## GOAL OF THE EXERCISE
Include in the output the line containing "index tip: (784, 415)" and each subsequent line of the records, through the end, transcribed exactly. Add nothing else.

## MATERIAL FOR THIS EXERCISE

::::::::::

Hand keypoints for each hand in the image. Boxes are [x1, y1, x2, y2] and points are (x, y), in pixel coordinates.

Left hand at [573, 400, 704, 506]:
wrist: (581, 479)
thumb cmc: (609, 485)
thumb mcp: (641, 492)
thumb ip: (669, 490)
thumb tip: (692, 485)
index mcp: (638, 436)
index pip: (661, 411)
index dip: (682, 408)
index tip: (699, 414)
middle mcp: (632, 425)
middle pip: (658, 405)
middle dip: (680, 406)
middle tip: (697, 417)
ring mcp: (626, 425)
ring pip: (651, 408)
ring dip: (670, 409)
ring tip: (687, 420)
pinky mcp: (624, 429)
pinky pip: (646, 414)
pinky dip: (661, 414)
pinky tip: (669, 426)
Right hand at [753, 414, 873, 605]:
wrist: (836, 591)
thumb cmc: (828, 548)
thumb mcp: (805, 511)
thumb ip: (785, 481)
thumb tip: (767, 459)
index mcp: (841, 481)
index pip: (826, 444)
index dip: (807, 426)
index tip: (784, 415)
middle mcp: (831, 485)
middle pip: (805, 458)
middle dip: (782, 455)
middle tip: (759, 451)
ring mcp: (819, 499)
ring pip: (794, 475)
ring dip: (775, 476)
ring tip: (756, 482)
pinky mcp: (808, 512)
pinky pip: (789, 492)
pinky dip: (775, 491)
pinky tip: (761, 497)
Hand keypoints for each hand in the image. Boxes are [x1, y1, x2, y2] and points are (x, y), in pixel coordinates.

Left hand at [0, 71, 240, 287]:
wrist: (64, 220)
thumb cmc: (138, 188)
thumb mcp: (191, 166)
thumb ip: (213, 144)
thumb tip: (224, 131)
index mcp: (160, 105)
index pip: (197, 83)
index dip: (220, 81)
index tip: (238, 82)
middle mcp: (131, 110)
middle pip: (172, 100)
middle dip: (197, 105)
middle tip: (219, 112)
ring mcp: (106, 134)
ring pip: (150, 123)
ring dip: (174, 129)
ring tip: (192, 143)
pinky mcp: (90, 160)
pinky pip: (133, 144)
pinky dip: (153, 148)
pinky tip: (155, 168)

::::::::::

## SOLUTION TO THE EXERCISE
index tip: (784, 415)
middle mcp: (831, 485)
middle pip: (805, 458)
middle dip: (782, 455)
middle tip: (759, 451)
ring mcp: (819, 499)
ring pip: (794, 475)
ring dip: (775, 476)
ring tip: (756, 482)
pinky mcp: (808, 512)
pinky pip: (789, 492)
pinky dip: (775, 491)
pinky tip: (761, 497)
Hand keypoints for each hand in the image. Boxes are [x1, y1, x2, y2] and points are (x, y), in pixel coordinates.

Left hand at [0, 71, 240, 287]:
wrist: (64, 220)
thumb cmc: (138, 188)
thumb mcp: (191, 166)
thumb ip: (213, 144)
thumb tip: (224, 131)
index mcp: (160, 105)
index pip: (197, 83)
index dip: (220, 81)
index tip: (238, 82)
middle mcp: (131, 110)
middle pip: (172, 100)
middle dip: (197, 105)
middle tip: (219, 112)
ring mcp: (106, 134)
ring pip: (150, 123)
ring dip: (174, 129)
ring tip: (192, 143)
pinky mcp: (90, 160)
pinky pip: (133, 144)
pinky dip: (153, 148)
pinky tip: (155, 168)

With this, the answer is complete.